I heft myself onto her bare back, wrapping my legs around her sides, and grip a fistful of mane. Riding bareback isn’t my strength, but Myst and I are a team now, and she readily heeds my direction.

I scoop up the rucksack on our way out of the stable, and then let all other stimuli fall away except for Sabine’s scent. I hone in on it on the street, ignoring the distant crowds still putting out the fire, the reek of smoke, and the townpeople’s shouts on the wind.

“This way.” I nudge Myst, and we follow Sabine’s scent for a few blocks, eventually ending up at the docks, where her scent abruptly ends.
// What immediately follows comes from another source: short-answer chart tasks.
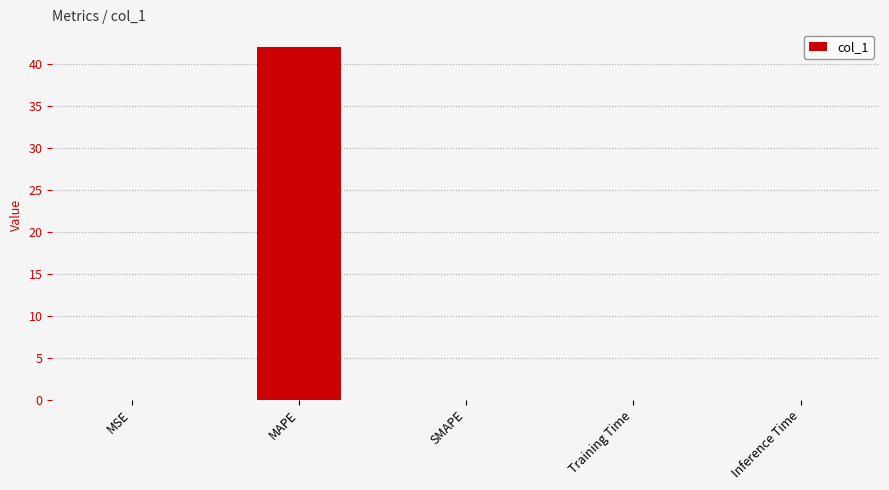

What is the sum of the values at MAPE and SMAPE?

42.0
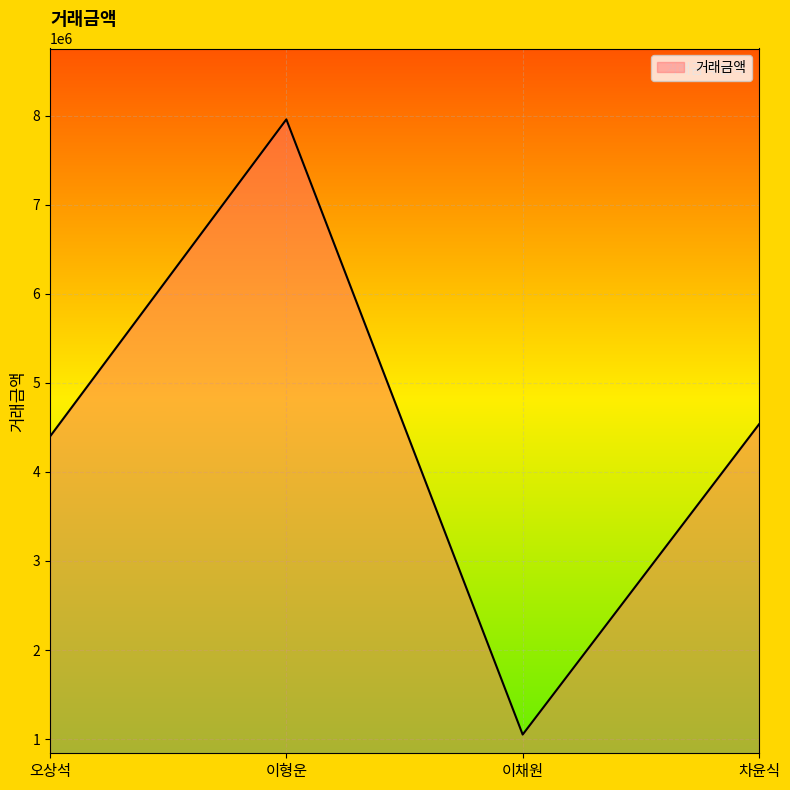

Which category has the highest value across all series?

이형운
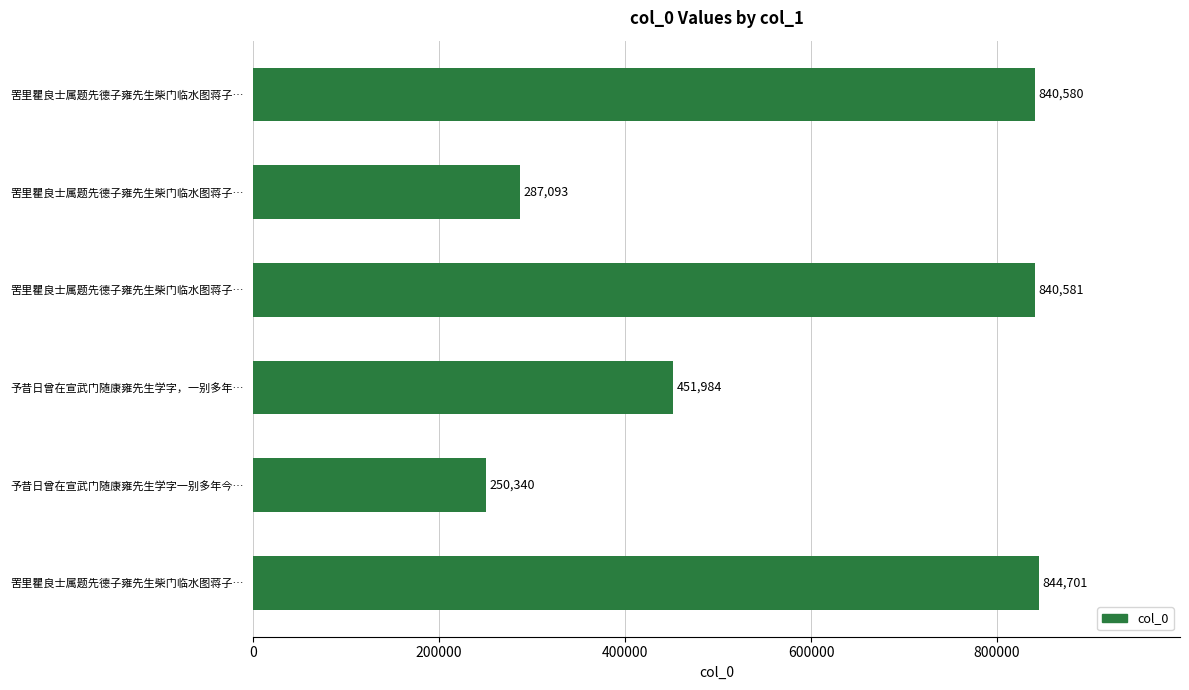

What is the sum of all values?

3515279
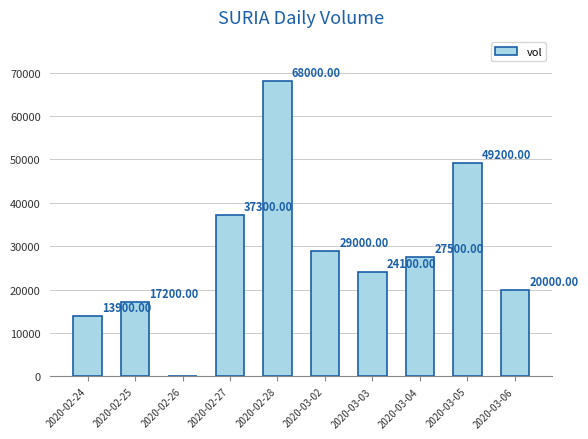

What is the average value?

28620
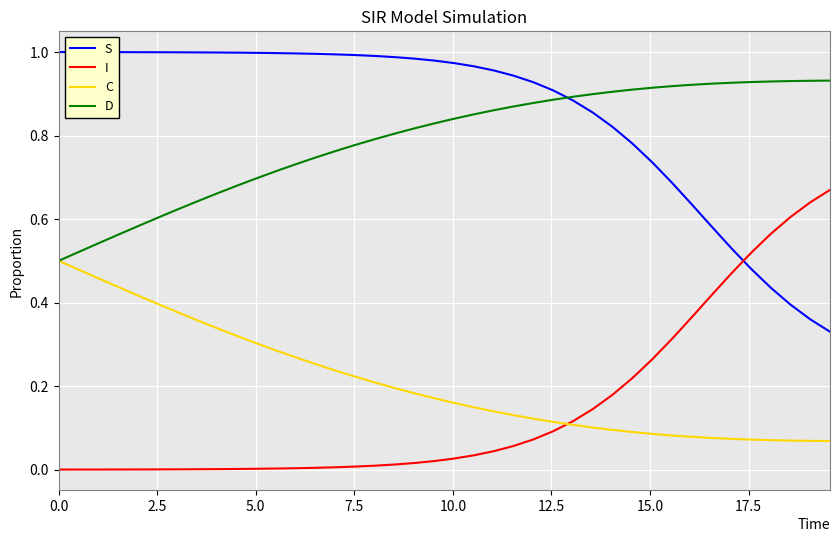

List the series in order of their peak value, lowest first.

C, I, D, S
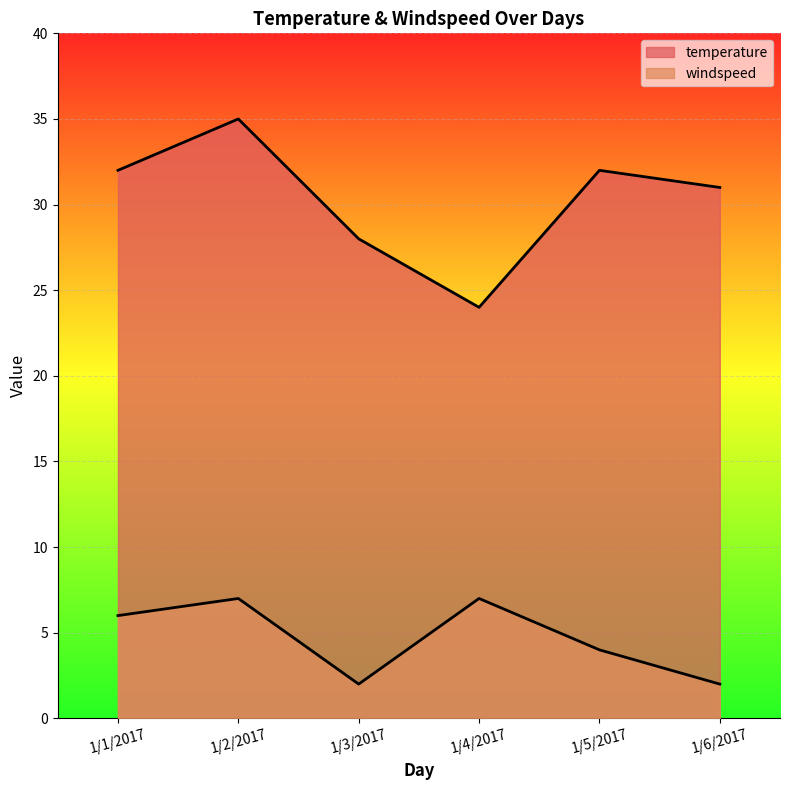

How many values in the temperature series exceed 32?

1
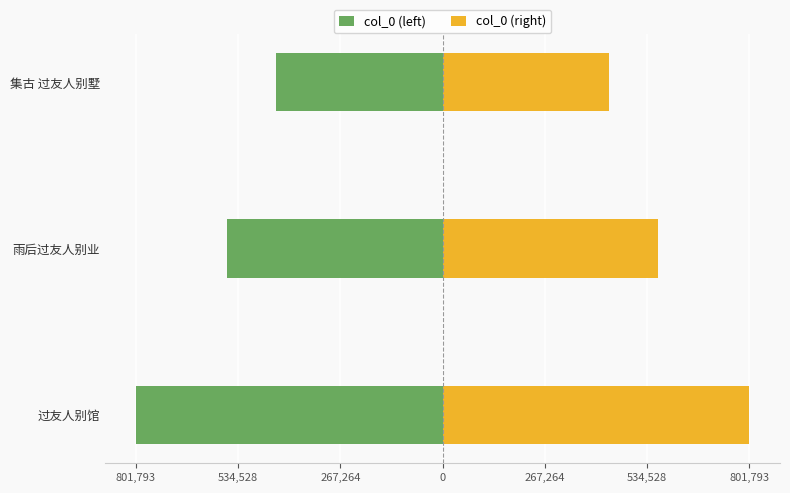

Is it true that col_0 (left) equals -154962 at 雨后过友人别业?

False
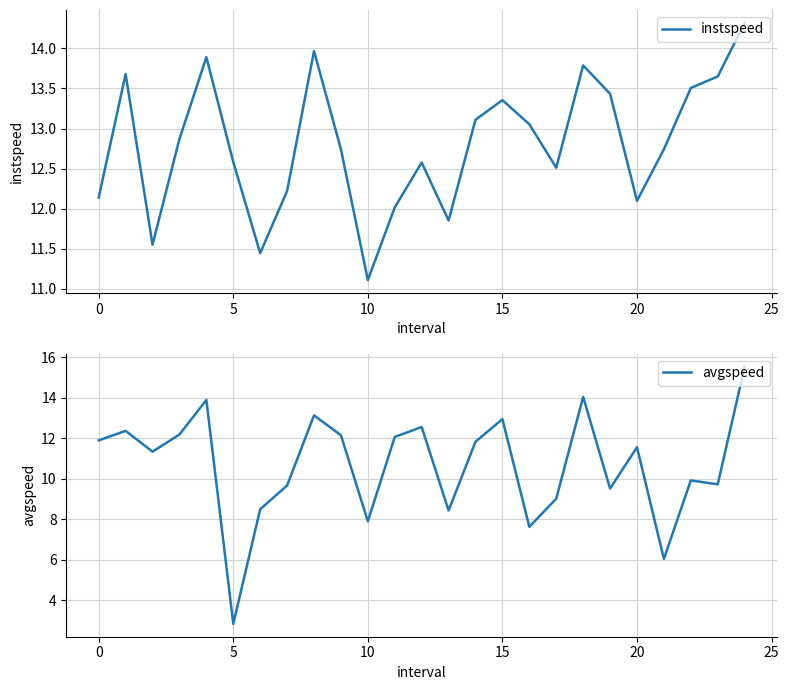

What is the sum of all instspeed values?

320.2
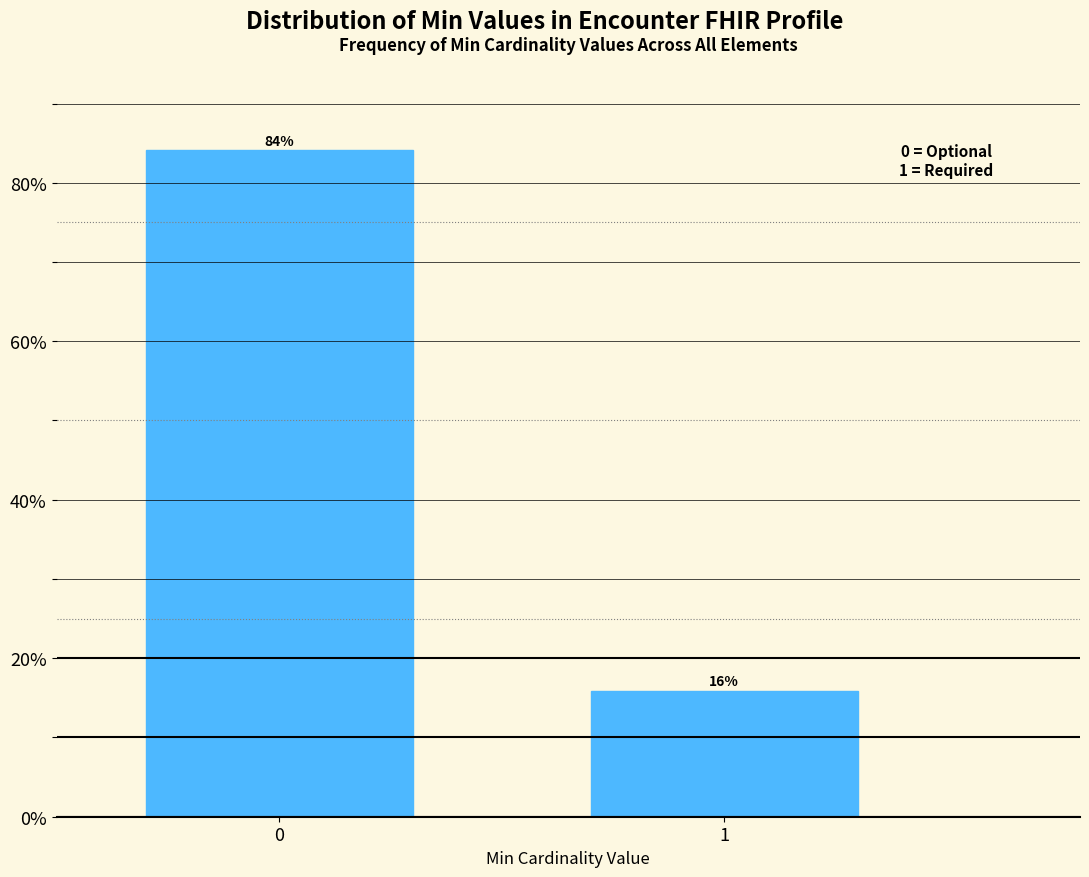

What is the approximate value at 0?

84.1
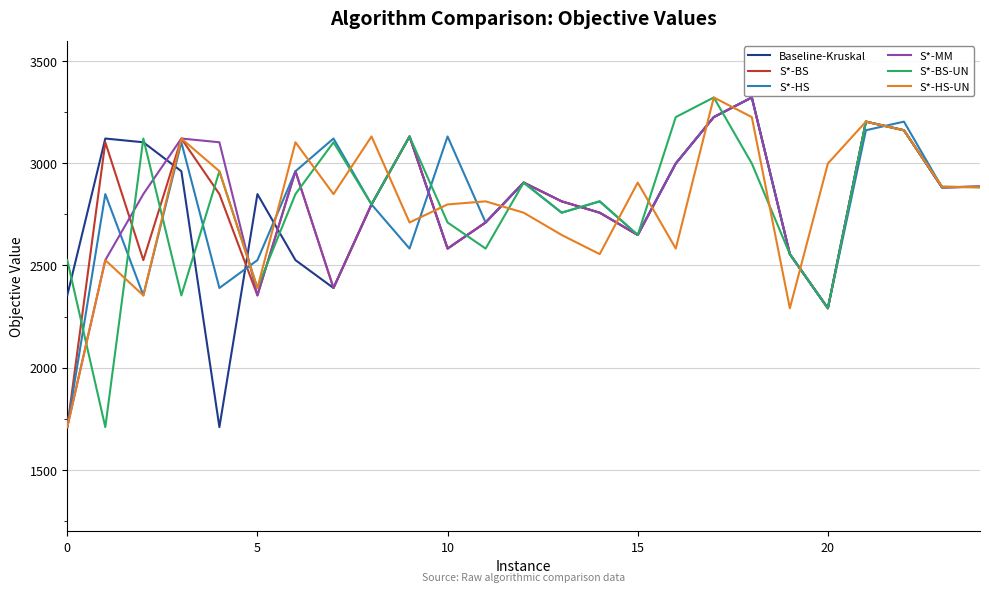

What is the maximum value for S*-BS-UN?

3322.8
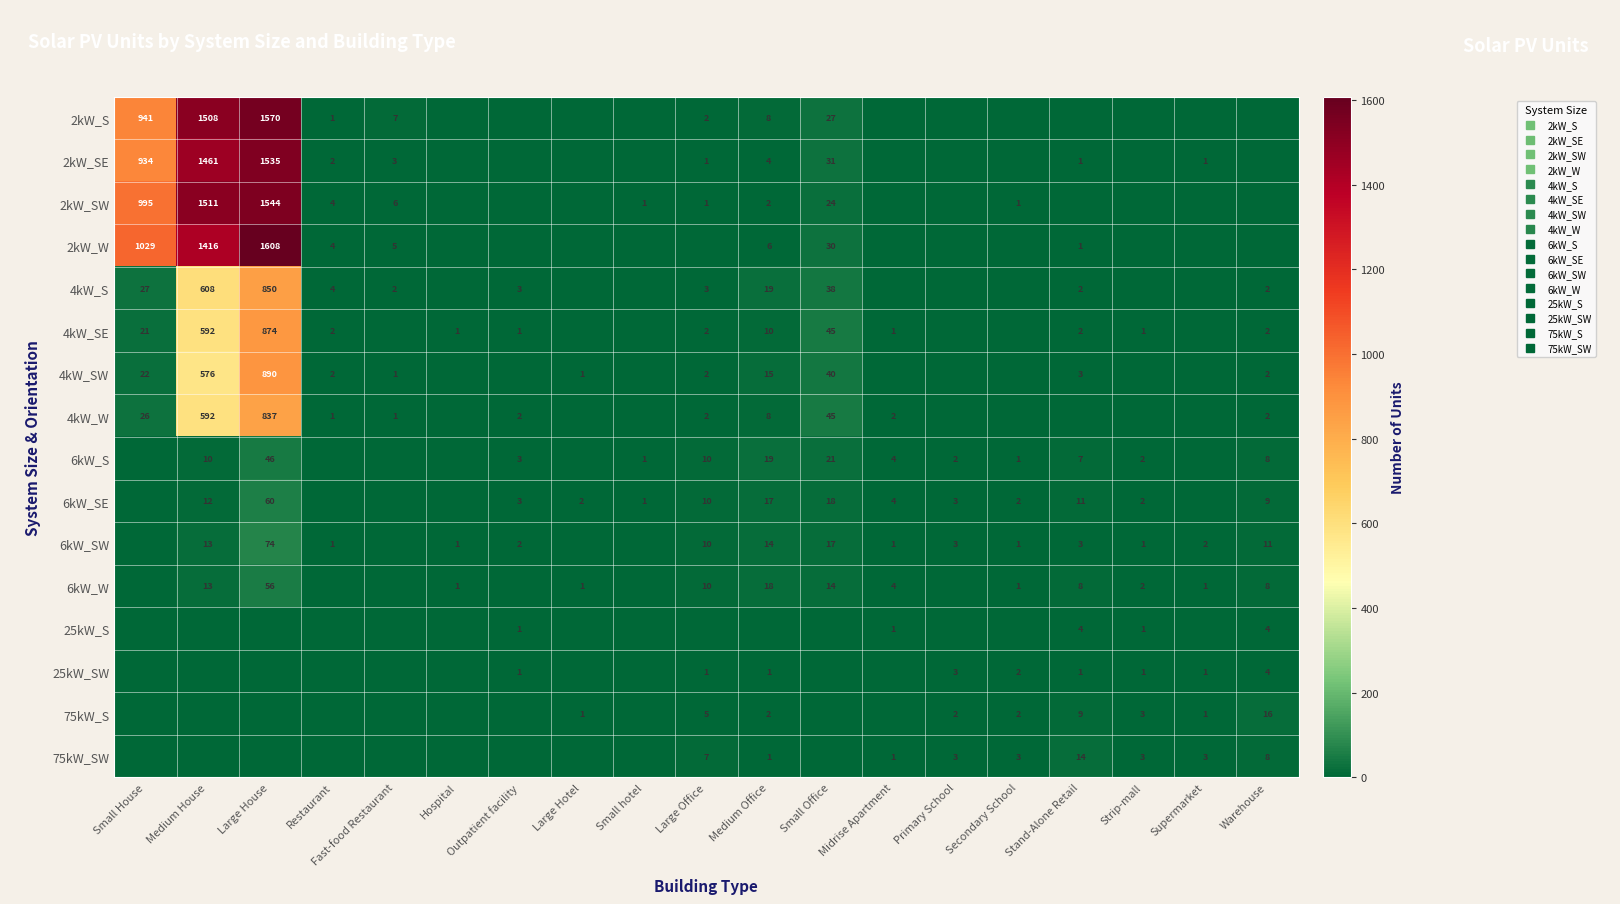

How many values in the 6kW_S series exceed 2?

9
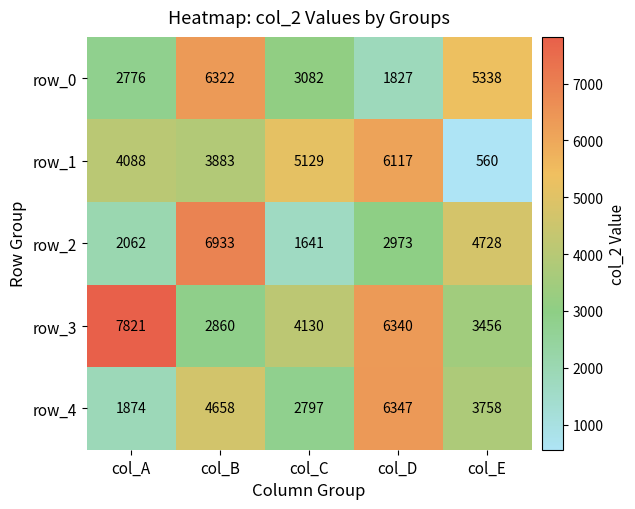

Which label corresponds to the smallest value in the chart?

col_E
Well, fuck. That means she boarded a ship, and scent is nearly impossible to track over such a large waterway. But I’m a hunter. This is what I do. Sabine said Adan’s original plan was to rendezvous at an old mill, and a mill needs a river to turn its water wheel.

So, I click for Myst to head upstream, and the two of us set off at a gallop—Sabine’s best friend and the man who will move heaven and earth to get her back.

Chapter 19

Sabine

When I wake up, my mouth is parched. I feel jolted out of sleep, with lingering nightmares flashing in my mind. I don’t know how much time has passed. Hours, maybe? My muscles are cramped from sleeping on a knotty pile of fishing nets, my limbs balled up in the sloop’s narrow cabin. The crofter’s dress Adan gave me is itchy.

I comb my fingers through my hair instinctually, freezing when it doesn’t have its usual heft. For years, in the Convent of Immortal Iyre, I fantasized about being free and light, with shoulder-length hair blowing in the wind as I rode Myst at breakneck speed through open fields. Now, I’m outside the walls, but I don’t recognize this version of myself from any fantasy. Not this frightened girl in a hole that reeks of fish.

The sloop jolts again, and I realize we’re docking somewhere. The repetitive rocking of floating on the river has been replaced with clomping footsteps on the deck overhead. Someone calls out, then throws a thunking rope.

My breath goes rickety. I grip the cabin’s narrow walls to steady myself against the boat’s jostling. I barely have time to chase away the remnants of nightmares and get my head on straight before the cabin’s trapdoor is thrown open.